Generally for developing a Water Safety Plan a team of experts
is necessary that includes the competence needed to analyse the hazards, assess
the risks they pose as well as the performance of the supply system in
controlling them, to define new control measures or suggest improvements of
existing ones, and to assess how effectively the control measures in place are
being monitored and managed.
This team therefore should be multi-disciplinary. It
should include knowledge of the specific supply system from catchment to
consumer in order to ascertain that hazards and potentially occurring hazardous
events can be comprehensively analysed. This ranges from technical operators to
senior managers.
The full support of the leading management is
essential for acceptance of the Water
Safety Plan, both for the work input necessary to develop it and for its
subsequent day-to-day use in practice.
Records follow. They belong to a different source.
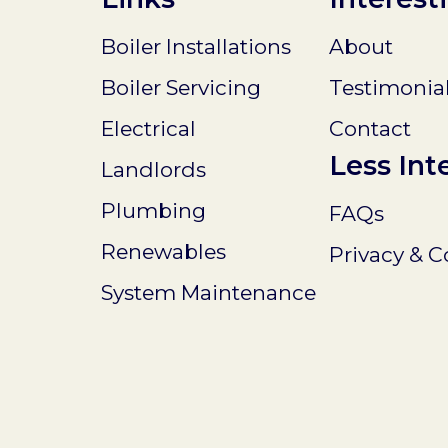
Boiler Installations
About
Boiler Servicing
Testimonia
Electrical
Contact
Less Int
Landlords
Plumbing
FAQs
Renewables
Privacy & C
System Maintenance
A team leader should be designated who
drives the process.
External experts on specific issues can be included as
needed.
Specifically for cyanotoxins the team would include
expertise in:
·
phytoplankton ecology to understand the likelihood of
bloom occurrence and causes of eutrophication,
·
nutrient dynamics to set adequate targets for nutrient
concentrations and nutrient loading
·
drinking-water treatment to set performance targets
that ensure cyanotoxin removal
·
potentially also toxicology for assessing health risks
if elevated cyanotoxin concentrations cannot be excluded with certainty.
This is important,
as many of the questions to address in assessing your system and its specific
risk of cyanotoxin occurrence and break-through require quite specific
expertise. This decision support tool can outline the expertise you will wish
to get on board, but it cannot replace the experts.
è Document the members of your Water Safety Plan team, potentially
differentiating between those who supported different parts of your risk and
system assessment, e.g. in the worksheet provided on
the starting page of this decision support tool.